George Washington Papers

To George Washington from Lieutenant Colonel Marinus Willett, 18 October 1780

From Lieutenant Colonel Marinus Willett

West Point 18th October 1780


The armey I understand is to be new modelled and undergo a very considerable change,1 Many Officers will have to retire; Proper provison will no doubt be made for such; This will be deemed a compensation for their services and with propriety. I am far from entertaining the most distant thought of Injustice or impropriety in measures which may be conceived necessary for prossecuting the grand design of esstablishing the Liberty and tranquility of my Country on a permanet basis. It was to effect this valuable end that I laid aside a peacfull easy employment for the rough and arduous occupation of a Soldier. If to support this great design it becomes necessary for me to leave the Field, and again put on the habiliments of a private Citisen I will most chearfully do it. But as long as there is an Enemy to fight against in America and Soldiers to be employed in the contest, I think it may not be amiss for me to inform Your Excellency, That if I can consistantly be employed in the field I shall prefer it to any other situation—No Gratuities or emoluments which may be confered on those Officers who retire can (by me,) be put in competition with the life of a Soldier, while there are British Soldiers to be found in America to war against.

I have taken the liberty to mention thus much to you Sir, And flatter myself that you will not count me troublesome in requesting (If with propriety I can be continued in Service) Your interest for that purpose, I have thought that if I cannot be continued in the line of the State, Perhaps I may be arranged in the Legion, which I have been told is to be formed, without affecting my rank.2 I have the honor to be Your Excellencies, most Obedient and very humble servant

M. Willett

ALS, DLC:GW. “Honord by Colo. Lamb” is written on the cover.

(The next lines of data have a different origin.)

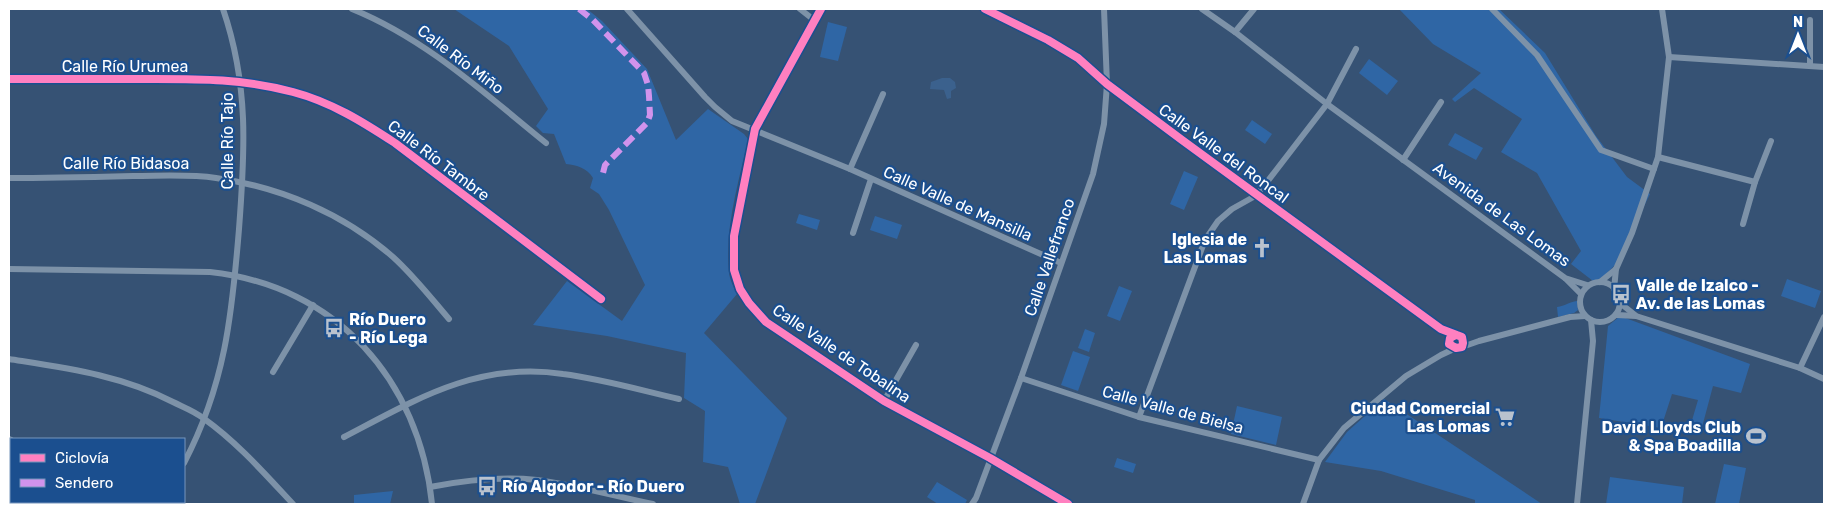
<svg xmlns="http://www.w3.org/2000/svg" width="1833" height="513" viewBox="0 0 1833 513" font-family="Rubik,sans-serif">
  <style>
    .green { fill: #2f66a5 }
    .water { fill: #3b618d }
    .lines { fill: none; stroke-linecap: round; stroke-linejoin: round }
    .street { stroke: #7d92a8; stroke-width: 6 }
    .quiet { stroke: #d193ec; stroke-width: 6; stroke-dasharray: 12 6; stroke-linecap: butt }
    .cycleway-casing { stroke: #1b4f8f; stroke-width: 11 }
    .cycleway { stroke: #ff80c0; stroke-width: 8 }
    .labels { text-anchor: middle; stroke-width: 4.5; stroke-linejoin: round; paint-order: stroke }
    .street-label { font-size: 16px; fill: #fff; stroke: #1b4f8f }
    .poi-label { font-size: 16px; font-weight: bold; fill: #fff; stroke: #1b4f8f; text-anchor: end }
  </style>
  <rect width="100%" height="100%" fill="#365274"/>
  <g class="green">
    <path d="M454,9H587L602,21L647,69L676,140L708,109L744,134L748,139C739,182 724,228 729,273C730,280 734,288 737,294L704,333L787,418L755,504H740L728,467L703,462L705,411L684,398L686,353L607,336L533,325L567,281L622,321L645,285L609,210L599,194L590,188L593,178C587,168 577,165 566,164L554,134L543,133L536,126L548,109L509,46Z"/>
    <path d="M1399,9H1499L1545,53L1596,136L1627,177L1650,194L1615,265L1600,280L1593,281L1571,264L1581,251L1537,173L1501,152L1522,119L1474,88L1455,102L1452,99L1481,73L1433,44Z"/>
    <path d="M828,22L847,27L838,61L820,57Z"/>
    <path d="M1369,59L1398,81L1387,95L1359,73Z"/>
    <path d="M1252,120L1272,134L1265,144L1245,130Z"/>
    <path d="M1455,133L1483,148L1476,160L1448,145Z"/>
    <path d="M1184,171L1198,177L1184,210L1170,204Z"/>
    <path d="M799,214L820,220L817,230L796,223Z"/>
    <path d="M875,216L902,225L897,239L870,230Z"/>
    <path d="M1787,279L1821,291L1815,308L1781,296Z"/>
    <path d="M1119,286L1132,291L1120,321L1107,316Z"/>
    <path d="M1577,301L1578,310L1574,313L1558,317L1557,307C1565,306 1569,302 1577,301Z"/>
    <path d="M1620,316L1750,364L1741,393L1713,386L1701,431L1690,427L1698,400L1672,394L1661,428L1599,418L1608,326Z"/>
    <path d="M1085,329L1095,333L1089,352L1078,348Z"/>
    <path d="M1073,351L1090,357L1078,391L1061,385Z"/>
    <path d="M1384,399L1542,504H1475V500L1381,471L1325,462L1347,432Z"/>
    <path d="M1237,406L1282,417L1276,445L1231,434Z"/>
    <path d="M1117,458L1136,464L1133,473L1114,467Z"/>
    <path d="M1724,464L1746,468L1739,504H1715Z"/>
    <path d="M1610,477L1684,487L1682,504H1606Z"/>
    <path d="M937,482L967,500L965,504H938L927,497Z"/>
    <path d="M393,491L390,504H354V495Z"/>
  </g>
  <path class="water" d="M942,78H950L955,82L956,88L951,91V98L947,99L944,90L930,89L931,82Z"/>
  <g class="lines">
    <g class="street">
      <path d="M352,9C426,39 484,93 546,143"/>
      <path d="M627,9L705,97L715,107L732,121L850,169L1061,263"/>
      <path d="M800,9L814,20"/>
      <path d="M821,9L755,129L734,236V270L740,289L749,303L766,322L884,401L990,458L1068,504"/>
      <path d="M985,9L1048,40L1078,58L1107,84L1182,140L1441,329L1462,337L1463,343L1462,347L1456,348L1449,344L1450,338L1456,335"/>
      <path d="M1202,9L1235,32L1327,104L1565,278L1587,285"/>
      <path d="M1492,9L1537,55L1601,150L1654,169"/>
      <path d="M1235,32L1254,9"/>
      <path d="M1669,57L1824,67"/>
      <path d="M1810,66V20"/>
      <path d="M9,79C53,79 98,79 142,79C196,79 240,78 293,92C331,102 363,122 395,143L601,299"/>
      <path d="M1658,157L1755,182"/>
      <path d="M1403,160L1441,102"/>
      <path d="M850,169L883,94"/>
      <path d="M9,178C50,178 92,177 133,176C161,176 189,174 216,178C281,187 344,214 393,257C414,276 431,298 449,319"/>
      <path d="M1743,224L1755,182L1771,141"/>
      <path d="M853,233L871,179"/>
      <path d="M9,269L210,272C337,286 419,380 432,504"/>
      <path d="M1566,279L1581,294"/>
      <path d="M1600,282L1616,269"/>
      <circle cx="1600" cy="302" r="20"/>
      <path d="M1614,289L1616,269L1632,233L1658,157L1669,57L1662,9"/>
      <path d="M1620,303L1635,315"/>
      <path d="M1617,315L1636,316L1800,368L1824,379"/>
      <path d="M1462,347L1479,341L1570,317L1585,316"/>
      <path d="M9,359C66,368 121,375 173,402C183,407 194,411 203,418C237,442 265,474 293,504"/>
      <path d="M1800,368L1824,317"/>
      <path d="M273,372L313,305"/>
      <path d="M1021,378L1139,417L1319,460"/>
      <path d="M884,401L916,345"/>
      <path d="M1139,417L1205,240L1218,221L1232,209L1257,195L1327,104L1356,49"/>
      <path d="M344,437C415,400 478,361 563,374C602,379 640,390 679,399"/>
      <path d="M9,439L11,440"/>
      <path d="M184,463C225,385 232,315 239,229C245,151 249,85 223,9"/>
      <path d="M430,487C466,480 500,476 537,480C576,485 614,496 653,504"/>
      <path d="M131,502L134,504"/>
      <path d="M158,504L160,502"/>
      <path d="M972,504L976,498L1021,378L1093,174L1104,124L1107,84L1104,9"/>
      <path d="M1303,504L1319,460L1344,428L1406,376L1441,355L1456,348"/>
      <path d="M1577,504L1593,341L1591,320"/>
    </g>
    <path class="quiet" d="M579,9L593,20L644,73L648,85L649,96L650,115L647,123L605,165L602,177"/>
    <defs>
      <g id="cycleway">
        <path d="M821,9L755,129L734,236V270L740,289L749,303L766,322L884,401L990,458L1068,504"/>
        <path d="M985,9L1048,40L1078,58L1107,84L1182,140L1441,329L1462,337L1463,343L1462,347L1456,348L1449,344L1450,338L1456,335"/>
        <path d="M9,79C53,79 98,79 142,79C196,79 240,78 293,92C331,102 363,122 395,143L601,299"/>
      </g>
    </defs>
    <use href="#cycleway" class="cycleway-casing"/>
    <use href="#cycleway" class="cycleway"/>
  </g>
  <defs>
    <symbol id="church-bare" viewBox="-9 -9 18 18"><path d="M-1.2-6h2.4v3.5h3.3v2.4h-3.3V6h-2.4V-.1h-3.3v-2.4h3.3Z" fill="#b9c2ce" stroke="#1b4f8f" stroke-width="2.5" paint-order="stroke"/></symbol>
    <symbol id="bus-bare" viewBox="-9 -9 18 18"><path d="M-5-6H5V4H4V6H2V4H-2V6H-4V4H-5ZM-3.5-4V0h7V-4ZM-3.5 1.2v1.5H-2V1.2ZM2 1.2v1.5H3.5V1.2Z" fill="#b9c2ce" stroke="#1b4f8f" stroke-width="2.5" paint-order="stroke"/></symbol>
    <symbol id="supermarket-bare" viewBox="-9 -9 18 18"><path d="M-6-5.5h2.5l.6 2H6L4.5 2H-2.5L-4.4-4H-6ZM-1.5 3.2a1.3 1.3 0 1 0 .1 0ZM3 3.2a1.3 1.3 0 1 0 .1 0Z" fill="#b9c2ce" stroke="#1b4f8f" stroke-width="2.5" paint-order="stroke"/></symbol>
    <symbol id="stadium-bare" viewBox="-9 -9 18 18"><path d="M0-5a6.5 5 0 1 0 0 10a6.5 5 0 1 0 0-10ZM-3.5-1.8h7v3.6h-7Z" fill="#b9c2ce" stroke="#1b4f8f" stroke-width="2.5" paint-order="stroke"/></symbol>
  </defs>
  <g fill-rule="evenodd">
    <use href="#church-bare" x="1248" y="234" width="28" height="28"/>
    <use href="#bus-bare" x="1607" y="280" width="28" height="28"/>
    <use href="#bus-bare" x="320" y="314" width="28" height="28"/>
    <use href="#supermarket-bare" x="1491" y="403" width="28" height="28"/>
    <use href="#stadium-bare" x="1742" y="422" width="28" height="28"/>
    <use href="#bus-bare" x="473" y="472" width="28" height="28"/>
  </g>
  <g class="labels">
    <g class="street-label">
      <text transform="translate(461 59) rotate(37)" y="6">Calle Río Miño</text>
      <text x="125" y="72">Calle Río Urumea</text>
      <text transform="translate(227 141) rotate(-90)" y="6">Calle Río Tajo</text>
      <text transform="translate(1224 153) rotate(36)" y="6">Calle Valle del Roncal</text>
      <text transform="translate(439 160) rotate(37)" y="6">Calle Río Tambre</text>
      <text x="126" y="169">Calle Río Bidasoa</text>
      <text transform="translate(958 203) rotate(24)" y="6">Calle Valle de Mansilla</text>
      <text transform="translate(1502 214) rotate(36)" y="6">Avenida de Las Lomas</text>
      <text transform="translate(1049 257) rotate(-71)" y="6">Calle Vallefranco</text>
      <text transform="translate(842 353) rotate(34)" y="6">Calle Valle de Tobalina</text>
      <text transform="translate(1173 409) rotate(15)" y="6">Calle Valle de Bielsa</text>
    </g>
    <g class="poi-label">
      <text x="1247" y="245">Iglesia de<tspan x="1247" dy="18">Las Lomas</tspan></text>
      <text x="1636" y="291" text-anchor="start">Valle de Izalco -<tspan x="1636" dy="18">Av. de las Lomas</tspan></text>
      <text x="349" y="325" text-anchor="start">Río Duero<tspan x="349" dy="18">- Río Lega</tspan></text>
      <text x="1490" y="414">Ciudad Comercial<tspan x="1490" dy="18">Las Lomas</tspan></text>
      <text x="1741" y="433">David Lloyds Club<tspan x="1741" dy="18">&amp; Spa Boadilla</tspan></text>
      <text x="502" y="492" text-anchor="start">Río Algodor - Río Duero</text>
    </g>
  </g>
  <rect width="1833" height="513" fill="none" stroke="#ffffff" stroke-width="20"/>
  <rect x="10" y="438" width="175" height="65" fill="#1b4f8f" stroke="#7695bc"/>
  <rect x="20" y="454" width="25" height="8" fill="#ff80c0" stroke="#7695bc"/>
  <text x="55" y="463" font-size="15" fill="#ffffff">Ciclovía</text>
  <rect x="20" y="479" width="25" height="8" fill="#d193ec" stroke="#7695bc"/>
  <text x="55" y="488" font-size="15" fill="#ffffff">Sendero</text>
  <g transform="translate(1798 35)" stroke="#1b4f8f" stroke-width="4" paint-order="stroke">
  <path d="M0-4L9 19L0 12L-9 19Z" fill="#ffffff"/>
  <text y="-8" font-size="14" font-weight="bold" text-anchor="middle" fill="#ffffff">N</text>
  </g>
</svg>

1For congressional reform of the Continental army, see Samuel Huntington to GW, 26 Oct., n.1.

2GW replied to Willett from headquarters near Preakness on 24 Oct.: “I have received your favr of the 18th: Congress have it in contemplation to reduce the number of Regiments, but the mode or terms in which the reformed Officers are to go out are not yet fixed—It will give me great pleasure to see an Officer of your merit retained in service, but your determination to submit cheerfully to any regulations which may be deemed necessary for the public good, is very laudable, and the surest mark of a disinterested—virtuous Citizen. I have not heard any thing of the formation of a Legion. Colo. Hazens Regiment is the only one of the independent Corps of Infantry which Congress propose keeping up” (Df, in Tench Tilghman’s writing, DLC:GW; Varick transcript, DLC:GW). After “the reform took place which reduced the five New York regiments to two,” Willett “quitted the main army with extreme reluctance” (Willett, Willett’s Narrative description begins William M. Willett, ed. A Narrative of the Military Actions of Colonel Marinus Willett, Taken Chiefly from His Own Manuscript. New York, 1831. description ends , 72).